In der zweiten Stunde nehmen wir uns Zeit für Essen und Spielen, wobei ich für Frau D. den Fokus weg von der Nahrungsmenge hin zum Wie der Nahrungsaufnahme lenke: Was macht Aylin mit dem Brei, mit den Apfelstückchen, mit dem Stück Brot? Was glaubt die Mutter, was ihr Kind jetzt und hier damit machen will? Was darf Aylin mit dem Essen zu Hause oder bei den Schwiegereltern sonst noch machen? Ist eine spielerische Herangehensweise an die Speisen möglich, erlaubt oder verboten? Wo und wie werden kindliche Explorationsbedürfnisse unterbrochen und frustriert? Ich habe den Eindruck, die Mutter kann hier den beratenden Teil (Kinder in Aylins Alter machen das so, brauchen das so, zeigen ihr Interesse so …) gut annehmen und die vielen kleinen Kontaktunterbrechungen (zwischen Mutter und Kind und Kind und Nahrung) während einer Füttersequenz wahrnehmen.

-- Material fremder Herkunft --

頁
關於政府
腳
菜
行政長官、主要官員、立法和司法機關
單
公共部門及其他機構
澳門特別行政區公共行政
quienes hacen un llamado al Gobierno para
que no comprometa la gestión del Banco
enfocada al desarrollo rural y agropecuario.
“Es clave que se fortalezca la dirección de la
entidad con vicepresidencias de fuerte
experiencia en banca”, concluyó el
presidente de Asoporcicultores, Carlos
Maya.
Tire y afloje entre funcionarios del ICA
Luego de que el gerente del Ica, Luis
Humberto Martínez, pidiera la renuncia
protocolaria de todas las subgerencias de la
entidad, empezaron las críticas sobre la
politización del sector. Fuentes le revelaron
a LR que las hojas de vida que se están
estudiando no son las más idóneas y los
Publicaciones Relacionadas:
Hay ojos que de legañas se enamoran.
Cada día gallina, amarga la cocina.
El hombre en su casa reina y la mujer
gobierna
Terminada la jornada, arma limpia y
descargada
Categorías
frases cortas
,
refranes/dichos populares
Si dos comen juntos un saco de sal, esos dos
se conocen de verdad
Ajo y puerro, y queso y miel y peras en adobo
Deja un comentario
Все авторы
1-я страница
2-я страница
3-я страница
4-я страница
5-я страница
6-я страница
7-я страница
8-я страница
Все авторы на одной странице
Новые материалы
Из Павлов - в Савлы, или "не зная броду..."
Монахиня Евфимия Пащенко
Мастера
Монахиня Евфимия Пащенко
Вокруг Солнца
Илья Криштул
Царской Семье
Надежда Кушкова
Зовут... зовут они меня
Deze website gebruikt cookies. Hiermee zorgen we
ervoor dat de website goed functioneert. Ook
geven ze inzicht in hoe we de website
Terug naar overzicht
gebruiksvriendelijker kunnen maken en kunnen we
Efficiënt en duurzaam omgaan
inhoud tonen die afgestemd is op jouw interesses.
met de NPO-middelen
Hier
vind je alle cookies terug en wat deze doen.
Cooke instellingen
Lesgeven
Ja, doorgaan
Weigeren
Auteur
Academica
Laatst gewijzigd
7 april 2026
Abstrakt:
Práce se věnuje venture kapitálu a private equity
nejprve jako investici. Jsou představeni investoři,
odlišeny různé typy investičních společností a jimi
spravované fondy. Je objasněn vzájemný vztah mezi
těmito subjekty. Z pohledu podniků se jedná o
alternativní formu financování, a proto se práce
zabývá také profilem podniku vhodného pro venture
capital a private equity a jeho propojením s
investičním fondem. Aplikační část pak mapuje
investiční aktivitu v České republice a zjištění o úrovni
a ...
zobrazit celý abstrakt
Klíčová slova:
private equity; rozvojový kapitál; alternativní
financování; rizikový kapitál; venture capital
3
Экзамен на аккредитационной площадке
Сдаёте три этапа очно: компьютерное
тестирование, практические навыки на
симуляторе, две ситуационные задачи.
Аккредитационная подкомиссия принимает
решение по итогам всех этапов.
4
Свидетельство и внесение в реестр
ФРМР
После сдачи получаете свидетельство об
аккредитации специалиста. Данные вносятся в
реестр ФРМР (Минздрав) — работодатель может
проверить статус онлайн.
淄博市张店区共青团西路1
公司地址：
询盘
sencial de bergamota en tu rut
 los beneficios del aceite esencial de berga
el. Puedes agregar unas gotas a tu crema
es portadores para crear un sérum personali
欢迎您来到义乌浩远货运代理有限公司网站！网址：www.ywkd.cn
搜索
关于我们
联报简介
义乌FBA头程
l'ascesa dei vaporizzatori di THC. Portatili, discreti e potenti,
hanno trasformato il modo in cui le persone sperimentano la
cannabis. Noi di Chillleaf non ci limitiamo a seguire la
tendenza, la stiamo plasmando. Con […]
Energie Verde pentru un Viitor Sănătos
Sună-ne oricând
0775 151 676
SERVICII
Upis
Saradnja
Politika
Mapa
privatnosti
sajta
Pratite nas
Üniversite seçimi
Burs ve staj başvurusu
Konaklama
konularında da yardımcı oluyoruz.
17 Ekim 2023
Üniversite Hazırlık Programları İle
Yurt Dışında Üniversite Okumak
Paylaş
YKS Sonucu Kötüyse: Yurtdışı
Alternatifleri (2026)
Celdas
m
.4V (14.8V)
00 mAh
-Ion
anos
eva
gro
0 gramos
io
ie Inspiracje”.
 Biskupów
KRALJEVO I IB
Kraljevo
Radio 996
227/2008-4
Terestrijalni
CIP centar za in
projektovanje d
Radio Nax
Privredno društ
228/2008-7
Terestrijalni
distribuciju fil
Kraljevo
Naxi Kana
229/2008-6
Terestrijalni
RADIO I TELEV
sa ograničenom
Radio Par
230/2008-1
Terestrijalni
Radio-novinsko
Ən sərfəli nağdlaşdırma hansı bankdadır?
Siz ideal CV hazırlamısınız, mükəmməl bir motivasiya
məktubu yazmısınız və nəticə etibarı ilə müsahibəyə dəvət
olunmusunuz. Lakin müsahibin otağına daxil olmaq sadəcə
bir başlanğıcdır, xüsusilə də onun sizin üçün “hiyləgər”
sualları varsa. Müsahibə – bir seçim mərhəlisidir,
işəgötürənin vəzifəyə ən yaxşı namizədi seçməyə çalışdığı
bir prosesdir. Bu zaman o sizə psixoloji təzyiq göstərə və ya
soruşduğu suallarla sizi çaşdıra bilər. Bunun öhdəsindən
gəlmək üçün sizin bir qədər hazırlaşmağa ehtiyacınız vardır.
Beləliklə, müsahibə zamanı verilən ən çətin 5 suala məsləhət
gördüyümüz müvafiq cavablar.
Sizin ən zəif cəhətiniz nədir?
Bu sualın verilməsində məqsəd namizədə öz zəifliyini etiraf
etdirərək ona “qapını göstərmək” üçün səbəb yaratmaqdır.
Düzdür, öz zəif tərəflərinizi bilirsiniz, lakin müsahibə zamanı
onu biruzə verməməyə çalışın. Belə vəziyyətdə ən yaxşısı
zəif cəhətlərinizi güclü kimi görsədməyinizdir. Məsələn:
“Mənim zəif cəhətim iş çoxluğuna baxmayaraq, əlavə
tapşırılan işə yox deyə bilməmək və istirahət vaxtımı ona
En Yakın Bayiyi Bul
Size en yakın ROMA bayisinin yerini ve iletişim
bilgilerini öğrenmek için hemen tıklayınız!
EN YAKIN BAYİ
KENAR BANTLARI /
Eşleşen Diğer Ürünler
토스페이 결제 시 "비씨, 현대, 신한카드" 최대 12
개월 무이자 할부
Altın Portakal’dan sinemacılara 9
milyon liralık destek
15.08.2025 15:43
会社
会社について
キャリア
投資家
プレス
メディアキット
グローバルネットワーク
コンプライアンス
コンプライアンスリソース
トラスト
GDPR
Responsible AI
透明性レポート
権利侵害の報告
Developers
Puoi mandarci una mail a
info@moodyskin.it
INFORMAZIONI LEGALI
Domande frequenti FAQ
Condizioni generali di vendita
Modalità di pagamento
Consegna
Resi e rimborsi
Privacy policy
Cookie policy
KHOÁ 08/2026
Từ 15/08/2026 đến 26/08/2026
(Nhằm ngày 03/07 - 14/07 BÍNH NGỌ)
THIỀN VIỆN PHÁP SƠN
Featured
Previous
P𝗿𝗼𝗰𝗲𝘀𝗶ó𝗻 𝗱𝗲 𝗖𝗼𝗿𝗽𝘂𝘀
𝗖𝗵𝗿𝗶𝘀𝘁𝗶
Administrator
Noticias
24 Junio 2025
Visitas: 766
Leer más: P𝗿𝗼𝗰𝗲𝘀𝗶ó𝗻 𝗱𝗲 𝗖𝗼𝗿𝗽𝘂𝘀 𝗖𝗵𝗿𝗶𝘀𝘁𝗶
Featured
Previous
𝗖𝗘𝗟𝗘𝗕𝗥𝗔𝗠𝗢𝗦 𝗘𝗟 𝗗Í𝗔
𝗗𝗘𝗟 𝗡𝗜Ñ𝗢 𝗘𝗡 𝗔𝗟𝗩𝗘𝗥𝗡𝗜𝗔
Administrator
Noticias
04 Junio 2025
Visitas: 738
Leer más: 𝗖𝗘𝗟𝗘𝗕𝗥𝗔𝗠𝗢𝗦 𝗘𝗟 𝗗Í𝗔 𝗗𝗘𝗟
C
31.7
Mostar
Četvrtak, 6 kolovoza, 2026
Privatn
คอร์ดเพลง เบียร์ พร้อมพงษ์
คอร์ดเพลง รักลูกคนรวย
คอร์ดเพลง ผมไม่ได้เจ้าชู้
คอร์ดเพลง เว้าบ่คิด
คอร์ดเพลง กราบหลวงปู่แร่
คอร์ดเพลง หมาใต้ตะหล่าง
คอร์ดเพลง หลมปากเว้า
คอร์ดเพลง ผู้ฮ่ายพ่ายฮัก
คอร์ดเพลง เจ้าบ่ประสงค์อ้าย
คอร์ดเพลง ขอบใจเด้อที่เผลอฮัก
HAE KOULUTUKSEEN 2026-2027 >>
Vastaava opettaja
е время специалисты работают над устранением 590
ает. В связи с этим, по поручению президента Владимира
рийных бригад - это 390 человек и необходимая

Nach der vierten Stunde kommt es zu einer Therapiepause durch den Aufenthalt bei Aylins Urgroßmutter in der Türkei, nur Mutter und Kind, ohne Vater und dessen Familie, und dies bringt große Veränderung: Aylin isst selbstständig und interessiert und Mengen, die die Mutter beruhigen. Der Teufelskreis scheint durchbrochen.

Nach der Rückkehr nach Wien erhalte ich zuerst ein freudiges Mail, ein paar Tage später eines mit dem Titel »Hilfe, meine Tochter macht mich verrückt«. Ein weiterer Termin bei mir soll bald stattfinden, es sei alles wieder beim alten. Wir beginnen von neuem, wobei Gewahrseins-Übungen jetzt Vergleiche einbeziehen können: Wie ist es hier, wie war es in der Türkei bei ihrer »Anneanne« (Oma)? Wie hat sich unter welchen Umständen die Mutter gefühlt, wie die Tochter? Wie hat Aylin agiert/reagiert? Frau D. wird immer klarer, was die Meinung und der Druck des familiären Umfeldes ausmachen. Und sie kommt zu ihrem Gefühl, wie sehr sie die Zweisamkeit mit ihrem Mann vermisst. In der Folge sprechen wir Support-Möglichkeiten durch: Wie ist Schritt für Schritt Autonomie zu erreichen, einerseits als Paar und andererseits als Eltern?

Die Stunden, die wir gemeinsam arbeiten, verbessern Gewahrsein, Bewusstheit und Handlungsfähigkeit, auch wenn Frau D. immer wieder berichtet, dass sie sich gegen die Vorstellungen der väterlichen Familie nicht endgültig durchsetzen kann. Zu Therapieende (vier Stunden vor ihrer Türkeireise und vier Stunden danach) sind teils bescheidene, teils deutliche Veränderungen in Richtung Wachstum und Emanzipation zu bemerke. Frau D. hat z. B. eingeführt, ihre Tochter zu ihren Freundinnen mitzunehmen, zuvor sollte das Kind immer bei den Großeltern bleiben, wenn die junge Mutter das Haus verlässt. Sie führt Gespräche mit ihrem Mann, fordert ein, dass er sein Vertrauen ihr gegenüber bei seiner Familie deutlich macht und damit neu festgelegt ist, dass die Verantwortung für Aylins Ernährung nur bei Frau D. liegen soll. Sie initiiert auch, dass die jungen Eltern wieder etwas gemeinsam als Paar unternehmen (wobei die Großeltern gerne Babysitter sind). Und die Zeit zu dritt kann phasenweise unbeschwerter genossen werden. Intuitionsgestärkt geht Frau D. feinfühliger mit den Bedürfnissen ihrer Tochter um, Verweigerungen bei der Nahrungsaufnahme können besser akzeptiert werden, ohne in einen Angst- und Stresskreislauf zu kommen.

Auf Wunsch der Mutter vereinbaren wir keine weiteren Termine, sie würde sich bei Bedarf melden. Von der behandelnden Kinderärztin erhalte ich (mit Zustimmung von Frau D.) ein knappes Jahr später die Rückmeldung, dass derzeit der Umgang mit Trotz und dem Setzen von Grenzen zwar fordernd für die Mutter sei, sich rund um das Thema Essen die Situation aber weiter entspannt habe und nicht mehr Teil eines familiären Machtkampfes sei.